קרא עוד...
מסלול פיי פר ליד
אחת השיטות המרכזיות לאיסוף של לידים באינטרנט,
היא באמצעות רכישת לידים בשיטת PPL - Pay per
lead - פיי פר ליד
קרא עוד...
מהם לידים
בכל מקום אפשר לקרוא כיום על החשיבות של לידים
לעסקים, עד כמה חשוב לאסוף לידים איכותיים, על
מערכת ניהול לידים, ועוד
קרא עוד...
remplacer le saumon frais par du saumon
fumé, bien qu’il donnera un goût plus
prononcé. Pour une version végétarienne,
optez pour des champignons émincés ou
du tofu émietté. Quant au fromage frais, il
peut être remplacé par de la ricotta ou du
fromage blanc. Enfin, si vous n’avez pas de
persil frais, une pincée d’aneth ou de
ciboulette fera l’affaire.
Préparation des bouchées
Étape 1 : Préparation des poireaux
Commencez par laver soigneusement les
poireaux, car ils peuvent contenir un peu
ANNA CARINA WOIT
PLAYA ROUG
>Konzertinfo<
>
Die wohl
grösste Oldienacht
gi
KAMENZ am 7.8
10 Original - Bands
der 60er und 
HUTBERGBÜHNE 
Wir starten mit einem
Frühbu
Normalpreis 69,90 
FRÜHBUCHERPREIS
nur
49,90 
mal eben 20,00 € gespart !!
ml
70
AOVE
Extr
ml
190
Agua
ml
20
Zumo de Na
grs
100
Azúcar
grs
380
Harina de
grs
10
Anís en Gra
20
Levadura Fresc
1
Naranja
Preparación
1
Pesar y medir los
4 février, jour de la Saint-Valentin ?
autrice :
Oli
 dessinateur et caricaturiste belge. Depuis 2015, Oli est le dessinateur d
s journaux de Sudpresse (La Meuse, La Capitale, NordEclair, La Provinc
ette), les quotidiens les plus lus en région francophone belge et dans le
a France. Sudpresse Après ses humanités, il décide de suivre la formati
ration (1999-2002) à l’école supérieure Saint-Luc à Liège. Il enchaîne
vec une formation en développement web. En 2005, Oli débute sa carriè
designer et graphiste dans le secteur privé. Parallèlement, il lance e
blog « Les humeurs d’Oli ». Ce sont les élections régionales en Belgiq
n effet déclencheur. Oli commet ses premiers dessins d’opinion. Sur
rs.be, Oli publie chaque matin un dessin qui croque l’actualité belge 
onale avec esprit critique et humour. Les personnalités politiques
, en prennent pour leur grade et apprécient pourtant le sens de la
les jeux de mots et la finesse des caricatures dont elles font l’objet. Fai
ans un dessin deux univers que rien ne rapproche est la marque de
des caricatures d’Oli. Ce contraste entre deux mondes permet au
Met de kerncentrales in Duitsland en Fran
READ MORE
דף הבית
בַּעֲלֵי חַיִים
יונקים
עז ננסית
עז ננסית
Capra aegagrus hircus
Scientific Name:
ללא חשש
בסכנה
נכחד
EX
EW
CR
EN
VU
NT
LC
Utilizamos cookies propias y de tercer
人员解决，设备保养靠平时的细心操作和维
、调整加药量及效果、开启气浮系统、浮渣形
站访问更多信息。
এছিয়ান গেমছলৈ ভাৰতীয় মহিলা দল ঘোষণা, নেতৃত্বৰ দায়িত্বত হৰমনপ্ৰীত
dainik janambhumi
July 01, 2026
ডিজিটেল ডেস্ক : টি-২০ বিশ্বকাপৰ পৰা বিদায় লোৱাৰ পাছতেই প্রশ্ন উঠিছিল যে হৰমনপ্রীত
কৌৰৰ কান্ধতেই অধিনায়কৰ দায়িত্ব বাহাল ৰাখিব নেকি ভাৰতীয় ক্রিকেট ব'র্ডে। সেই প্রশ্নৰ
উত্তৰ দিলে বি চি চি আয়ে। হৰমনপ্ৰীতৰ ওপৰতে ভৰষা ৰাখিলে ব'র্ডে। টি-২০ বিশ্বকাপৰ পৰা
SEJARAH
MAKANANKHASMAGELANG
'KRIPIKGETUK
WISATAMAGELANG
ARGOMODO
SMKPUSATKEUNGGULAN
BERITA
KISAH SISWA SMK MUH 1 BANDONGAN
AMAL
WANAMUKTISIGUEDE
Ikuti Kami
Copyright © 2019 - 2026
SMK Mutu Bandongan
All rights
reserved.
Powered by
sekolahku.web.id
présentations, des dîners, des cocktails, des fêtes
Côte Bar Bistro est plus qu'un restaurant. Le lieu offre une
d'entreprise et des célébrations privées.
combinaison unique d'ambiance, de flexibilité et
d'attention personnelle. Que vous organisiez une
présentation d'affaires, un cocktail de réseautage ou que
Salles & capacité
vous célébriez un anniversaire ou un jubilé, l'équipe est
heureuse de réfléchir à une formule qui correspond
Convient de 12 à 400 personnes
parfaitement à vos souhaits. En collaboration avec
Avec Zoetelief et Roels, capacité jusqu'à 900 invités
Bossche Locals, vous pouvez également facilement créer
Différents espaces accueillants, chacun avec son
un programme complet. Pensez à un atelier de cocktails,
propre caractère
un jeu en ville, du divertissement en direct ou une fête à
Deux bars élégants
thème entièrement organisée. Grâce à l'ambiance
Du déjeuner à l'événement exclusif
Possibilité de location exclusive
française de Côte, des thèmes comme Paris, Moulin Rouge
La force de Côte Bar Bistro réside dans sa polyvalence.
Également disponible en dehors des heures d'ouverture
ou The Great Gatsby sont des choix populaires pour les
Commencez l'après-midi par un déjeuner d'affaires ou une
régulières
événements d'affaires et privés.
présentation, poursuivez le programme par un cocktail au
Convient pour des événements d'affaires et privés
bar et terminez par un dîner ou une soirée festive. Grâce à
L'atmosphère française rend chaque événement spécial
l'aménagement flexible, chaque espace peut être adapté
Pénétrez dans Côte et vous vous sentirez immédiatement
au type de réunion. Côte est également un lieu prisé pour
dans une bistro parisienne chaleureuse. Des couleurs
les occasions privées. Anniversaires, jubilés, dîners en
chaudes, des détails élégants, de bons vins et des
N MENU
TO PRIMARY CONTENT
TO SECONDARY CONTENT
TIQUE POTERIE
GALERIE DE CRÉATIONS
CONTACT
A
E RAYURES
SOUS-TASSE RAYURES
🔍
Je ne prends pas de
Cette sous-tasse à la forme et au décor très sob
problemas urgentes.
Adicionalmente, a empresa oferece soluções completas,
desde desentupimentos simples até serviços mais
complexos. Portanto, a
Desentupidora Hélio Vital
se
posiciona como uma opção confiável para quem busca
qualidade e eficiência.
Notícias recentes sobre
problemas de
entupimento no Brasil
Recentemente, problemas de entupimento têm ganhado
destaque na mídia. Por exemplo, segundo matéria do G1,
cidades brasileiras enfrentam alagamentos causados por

- _Instruction_
Arrange every line of text from the records above as a Markdown table with two columns, "No." and "Line," numbering the lines in order and omitting any blank lines.

- _Answer below_
| No. | Line |
|---|---|
| 1 | קרא עוד... |
| 2 | מסלול פיי פר ליד |
| 3 | אחת השיטות המרכזיות לאיסוף של לידים באינטרנט, |
| 4 | היא באמצעות רכישת לידים בשיטת PPL - Pay per |
| 5 | lead - פיי פר ליד |
| 6 | קרא עוד... |
| 7 | מהם לידים |
| 8 | בכל מקום אפשר לקרוא כיום על החשיבות של לידים |
| 9 | לעסקים, עד כמה חשוב לאסוף לידים איכותיים, על |
| 10 | מערכת ניהול לידים, ועוד |
| 11 | קרא עוד... |
| 12 | remplacer le saumon frais par du saumon |
| 13 | fumé, bien qu’il donnera un goût plus |
| 14 | prononcé. Pour une version végétarienne, |
| 15 | optez pour des champignons émincés ou |
| 16 | du tofu émietté. Quant au fromage frais, il |
| 17 | peut être remplacé par de la ricotta ou du |
| 18 | fromage blanc. Enfin, si vous n’avez pas de |
| 19 | persil frais, une pincée d’aneth ou de |
| 20 | ciboulette fera l’affaire. |
| 21 | Préparation des bouchées |
| 22 | Étape 1 : Préparation des poireaux |
| 23 | Commencez par laver soigneusement les |
| 24 | poireaux, car ils peuvent contenir un peu |
| 25 | ANNA CARINA WOIT |
| 26 | PLAYA ROUG |
| 27 | >Konzertinfo< |
| 28 | > |
| 29 | Die wohl |
| 30 | grösste Oldienacht |
| 31 | gi |
| 32 | KAMENZ am 7.8 |
| 33 | 10 Original - Bands |
| 34 | der 60er und  |
| 35 | HUTBERGBÜHNE  |
| 36 | Wir starten mit einem |
| 37 | Frühbu |
| 38 | Normalpreis 69,90  |
| 39 | FRÜHBUCHERPREIS |
| 40 | nur |
| 41 | 49,90  |
| 42 | mal eben 20,00 € gespart !! |
| 43 | ml |
| 44 | 70 |
| 45 | AOVE |
| 46 | Extr |
| 47 | ml |
| 48 | 190 |
| 49 | Agua |
| 50 | ml |
| 51 | 20 |
| 52 | Zumo de Na |
| 53 | grs |
| 54 | 100 |
| 55 | Azúcar |
| 56 | grs |
| 57 | 380 |
| 58 | Harina de |
| 59 | grs |
| 60 | 10 |
| 61 | Anís en Gra |
| 62 | 20 |
| 63 | Levadura Fresc |
| 64 | 1 |
| 65 | Naranja |
| 66 | Preparación |
| 67 | 1 |
| 68 | Pesar y medir los |
| 69 | 4 février, jour de la Saint-Valentin ? |
| 70 | autrice : |
| 71 | Oli |
| 72 |  dessinateur et caricaturiste belge. Depuis 2015, Oli est le dessinateur d |
| 73 | s journaux de Sudpresse (La Meuse, La Capitale, NordEclair, La Provinc |
| 74 | ette), les quotidiens les plus lus en région francophone belge et dans le |
| 75 | a France. Sudpresse Après ses humanités, il décide de suivre la formati |
| 76 | ration (1999-2002) à l’école supérieure Saint-Luc à Liège. Il enchaîne |
| 77 | vec une formation en développement web. En 2005, Oli débute sa carriè |
| 78 | designer et graphiste dans le secteur privé. Parallèlement, il lance e |
| 79 | blog « Les humeurs d’Oli ». Ce sont les élections régionales en Belgiq |
| 80 | n effet déclencheur. Oli commet ses premiers dessins d’opinion. Sur |
| 81 | rs.be, Oli publie chaque matin un dessin qui croque l’actualité belge  |
| 82 | onale avec esprit critique et humour. Les personnalités politiques |
| 83 | , en prennent pour leur grade et apprécient pourtant le sens de la |
| 84 | les jeux de mots et la finesse des caricatures dont elles font l’objet. Fai |
| 85 | ans un dessin deux univers que rien ne rapproche est la marque de |
| 86 | des caricatures d’Oli. Ce contraste entre deux mondes permet au |
| 87 | Met de kerncentrales in Duitsland en Fran |
| 88 | READ MORE |
| 89 | דף הבית |
| 90 | בַּעֲלֵי חַיִים |
| 91 | יונקים |
| 92 | עז ננסית |
| 93 | עז ננסית |
| 94 | Capra aegagrus hircus |
| 95 | Scientific Name: |
| 96 | ללא חשש |
| 97 | בסכנה |
| 98 | נכחד |
| 99 | EX |
| 100 | EW |
| 101 | CR |
| 102 | EN |
| 103 | VU |
| 104 | NT |
| 105 | LC |
| 106 | Utilizamos cookies propias y de tercer |
| 107 | 人员解决，设备保养靠平时的细心操作和维 |
| 108 | 、调整加药量及效果、开启气浮系统、浮渣形 |
| 109 | 站访问更多信息。 |
| 110 | এছিয়ান গেমছলৈ ভাৰতীয় মহিলা দল ঘোষণা, নেতৃত্বৰ দায়িত্বত হৰমনপ্ৰীত |
| 111 | dainik janambhumi |
| 112 | July 01, 2026 |
| 113 | ডিজিটেল ডেস্ক : টি-২০ বিশ্বকাপৰ পৰা বিদায় লোৱাৰ পাছতেই প্রশ্ন উঠিছিল যে হৰমনপ্রীত |
| 114 | কৌৰৰ কান্ধতেই অধিনায়কৰ দায়িত্ব বাহাল ৰাখিব নেকি ভাৰতীয় ক্রিকেট ব'র্ডে। সেই প্রশ্নৰ |
| 115 | উত্তৰ দিলে বি চি চি আয়ে। হৰমনপ্ৰীতৰ ওপৰতে ভৰষা ৰাখিলে ব'র্ডে। টি-২০ বিশ্বকাপৰ পৰা |
| 116 | SEJARAH |
| 117 | MAKANANKHASMAGELANG |
| 118 | 'KRIPIKGETUK |
| 119 | WISATAMAGELANG |
| 120 | ARGOMODO |
| 121 | SMKPUSATKEUNGGULAN |
| 122 | BERITA |
| 123 | KISAH SISWA SMK MUH 1 BANDONGAN |
| 124 | AMAL |
| 125 | WANAMUKTISIGUEDE |
| 126 | Ikuti Kami |
| 127 | Copyright © 2019 - 2026 |
| 128 | SMK Mutu Bandongan |
| 129 | All rights |
| 130 | reserved. |
| 131 | Powered by |
| 132 | sekolahku.web.id |
| 133 | présentations, des dîners, des cocktails, des fêtes |
| 134 | Côte Bar Bistro est plus qu'un restaurant. Le lieu offre une |
| 135 | d'entreprise et des célébrations privées. |
| 136 | combinaison unique d'ambiance, de flexibilité et |
| 137 | d'attention personnelle. Que vous organisiez une |
| 138 | présentation d'affaires, un cocktail de réseautage ou que |
| 139 | Salles & capacité |
| 140 | vous célébriez un anniversaire ou un jubilé, l'équipe est |
| 141 | heureuse de réfléchir à une formule qui correspond |
| 142 | Convient de 12 à 400 personnes |
| 143 | parfaitement à vos souhaits. En collaboration avec |
| 144 | Avec Zoetelief et Roels, capacité jusqu'à 900 invités |
| 145 | Bossche Locals, vous pouvez également facilement créer |
| 146 | Différents espaces accueillants, chacun avec son |
| 147 | un programme complet. Pensez à un atelier de cocktails, |
| 148 | propre caractère |
| 149 | un jeu en ville, du divertissement en direct ou une fête à |
| 150 | Deux bars élégants |
| 151 | thème entièrement organisée. Grâce à l'ambiance |
| 152 | Du déjeuner à l'événement exclusif |
| 153 | Possibilité de location exclusive |
| 154 | française de Côte, des thèmes comme Paris, Moulin Rouge |
| 155 | La force de Côte Bar Bistro réside dans sa polyvalence. |
| 156 | Également disponible en dehors des heures d'ouverture |
| 157 | ou The Great Gatsby sont des choix populaires pour les |
| 158 | Commencez l'après-midi par un déjeuner d'affaires ou une |
| 159 | régulières |
| 160 | événements d'affaires et privés. |
| 161 | présentation, poursuivez le programme par un cocktail au |
| 162 | Convient pour des événements d'affaires et privés |
| 163 | bar et terminez par un dîner ou une soirée festive. Grâce à |
| 164 | L'atmosphère française rend chaque événement spécial |
| 165 | l'aménagement flexible, chaque espace peut être adapté |
| 166 | Pénétrez dans Côte et vous vous sentirez immédiatement |
| 167 | au type de réunion. Côte est également un lieu prisé pour |
| 168 | dans une bistro parisienne chaleureuse. Des couleurs |
| 169 | les occasions privées. Anniversaires, jubilés, dîners en |
| 170 | chaudes, des détails élégants, de bons vins et des |
| 171 | N MENU |
| 172 | TO PRIMARY CONTENT |
| 173 | TO SECONDARY CONTENT |
| 174 | TIQUE POTERIE |
| 175 | GALERIE DE CRÉATIONS |
| 176 | CONTACT |
| 177 | A |
| 178 | E RAYURES |
| 179 | SOUS-TASSE RAYURES |
| 180 | 🔍 |
| 181 | Je ne prends pas de |
| 182 | Cette sous-tasse à la forme et au décor très sob |
| 183 | problemas urgentes. |
| 184 | Adicionalmente, a empresa oferece soluções completas, |
| 185 | desde desentupimentos simples até serviços mais |
| 186 | complexos. Portanto, a |
| 187 | Desentupidora Hélio Vital |
| 188 | se |
| 189 | posiciona como uma opção confiável para quem busca |
| 190 | qualidade e eficiência. |
| 191 | Notícias recentes sobre |
| 192 | problemas de |
| 193 | entupimento no Brasil |
| 194 | Recentemente, problemas de entupimento têm ganhado |
| 195 | destaque na mídia. Por exemplo, segundo matéria do G1, |
| 196 | cidades brasileiras enfrentam alagamentos causados por |